The ultimate goal of this article is to help you realize that creating a routine for your food is a great way to benefit both your body and your brain. As we enter the period in the semester when we all get inevitably tired of the nonstop work and class, your brain needs the extra boost in fuel to help you focus. Even more, if you find that your mind is constantly wandering about what you are going to eat next, this might be because you are not getting the proper nutrients or quantity of food your body demands. Instead of always going back to the kitchen for only handfuls of snacks at a time, take breaks to eat complete meals. If you get the carbs and protein your brain needs to focus for long periods of time, coupled with healthy fats to satisfy and make you feel full, you will set yourself up for success. On that note, don’t sleep on breakfast (no pun intended) – eating and drinking in the morning is especially important if you are having a hard time waking up, need help focusing in class, or just want to help stabilize your body’s metabolism.
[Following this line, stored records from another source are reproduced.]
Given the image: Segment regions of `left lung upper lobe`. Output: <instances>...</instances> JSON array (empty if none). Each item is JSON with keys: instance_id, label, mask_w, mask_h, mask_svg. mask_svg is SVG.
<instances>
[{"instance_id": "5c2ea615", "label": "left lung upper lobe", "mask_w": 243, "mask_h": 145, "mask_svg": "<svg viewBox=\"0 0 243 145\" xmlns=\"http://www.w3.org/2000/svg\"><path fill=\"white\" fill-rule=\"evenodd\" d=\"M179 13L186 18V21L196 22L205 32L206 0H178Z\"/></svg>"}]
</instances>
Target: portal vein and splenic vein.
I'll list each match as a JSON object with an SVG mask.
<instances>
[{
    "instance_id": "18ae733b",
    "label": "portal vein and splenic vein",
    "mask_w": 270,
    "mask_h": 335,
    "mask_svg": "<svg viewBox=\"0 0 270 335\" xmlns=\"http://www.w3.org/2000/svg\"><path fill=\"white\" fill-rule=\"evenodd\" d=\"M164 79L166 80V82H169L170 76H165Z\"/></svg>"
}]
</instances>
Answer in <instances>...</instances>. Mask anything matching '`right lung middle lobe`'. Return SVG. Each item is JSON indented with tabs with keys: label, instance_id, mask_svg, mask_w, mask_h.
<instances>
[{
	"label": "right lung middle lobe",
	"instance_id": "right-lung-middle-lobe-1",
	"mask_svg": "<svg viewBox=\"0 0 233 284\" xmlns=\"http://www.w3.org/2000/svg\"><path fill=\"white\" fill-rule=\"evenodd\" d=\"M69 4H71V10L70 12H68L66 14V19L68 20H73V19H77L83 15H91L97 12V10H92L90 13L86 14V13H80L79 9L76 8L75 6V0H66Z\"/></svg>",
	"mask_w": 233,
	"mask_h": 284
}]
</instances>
I will note that nothing about this semester and living life online is easy. It is somewhat counterintuitive but working and living in the same place can have many more distractions than we may have imagined. One of these is food. Hopefully this article can help you create boundaries and separate your meals from your work. We could all use a mental break from thinking about what’s next, and instead focusing on the moment! Wishing you well as we all work together to tackle these new and unusual routines.